Click here to learn more about Sonar.

6. Indie Spotify Bible

Free tier?Artist Tier Price
No$78.50 (one-time)

The brief:

The Indie Spotify Bible was actually the first tool I ever used to find playlist curator info. My background is in music blog PR, and I’d used the Indie Bible (a collection of music blog / music industry contact info) for years – so when I started getting requests from my clients to pitch playlists, using the Spotify Bible was an easy next step.

Like Playlist Radar, the Indie Spotify Bible provides a static database rather than results from a live query. For the price I’ve listed in the table above, you’re getting a .pdf download of thousands of Spotify playlists with curator contact info. This is a great starting point if you’re just getting into pitching.

The drawbacks, though, are that the format (a .pdf) isn’t super searchable, and the info goes out of date pretty fast. There’s an online database version of the Spotify Bible, too, which I like better – but I still didn’t find its search function to be very robust, which is why I ultimately decided to use Artist.Tools, instead.

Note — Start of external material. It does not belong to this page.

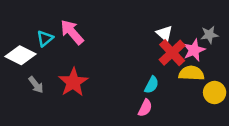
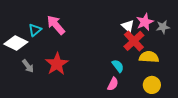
pink star: (194, 50) -> (145, 22), moved
cyan semicircle: (152, 85) -> (118, 66), turned -64
yellow circle: (215, 92) -> (152, 85), moved

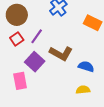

Long-story-short, this is a worthwhile option if you’re looking to avoid monthly costs or if you’re looking to bundle curator contact info across other platforms (like music blogs). But if you’re just looking for Spotify info, this isn’t the most robust offering in terms of the data it provides.

Key features:

  • Contact info for over 5k playlists
  • Genre-based categorization
  • Delivered as a .pdf

Check out the Indie Spotify Bible by clicking here.

7. Chosic

Free tier?Artist Tier Price

The brief:

And, last but not least, we’ve got Chosic.

As you’ll see from the image above, Chosic isn’t really a tool to find Spotify playlist curators; it’s actually geared toward Spotify listeners rather than artists.

That said, it can be a helpful resource, especially if you’re looking for something that’s totally free. I’d specifically recommend checking out their Spotify playlist analyzer, their Playlist Finder, and their search tool for Top Spotify Playlists. None of these tools will give you curator contact info, but they will help you find interesting playlists – and from there, you can do some digging yourself to make pitching possible.

Key features:

  • Search the most popular playlists in the world
  • Find playlists that have similar music
  • Find songs and artists that are similar to you (and then mine their playlist info manually)

Click here to check out Chosic.

Final thoughts on finding Spotify playlist curators with these tools

All right, those are the seven tools I’d recommend checking out if you’re looking to find Spotify playlist curators.

I’ll close with one final thought: Don’t give up.

Look, in all honesty, pitching playlist curators is an absolute grind. Even with the help of these tools, you’ll likely spend hours emailing and DM’ing people, only to hear a) nothing back, b) a lame rejection, or c) a request for money.

I’m sorry in advance.

But if you can push through, you can find playlist curators that legitimately like you and your music. And, over time, you can build a solid network of contacts that give each of your releases a real boost. Seriously, imagine having a list of 50 curators who have placed one of your songs before that you can reach out to every time you release a new single.

Playlists matter, and getting on playlists is doable and worthwhile, even if it takes work.

All of that said, I think what matters the most is that you keep making music. Keep pushing, but don’t forget that streaming numbers are only part of the journey. Music is worthwhile in and of itself.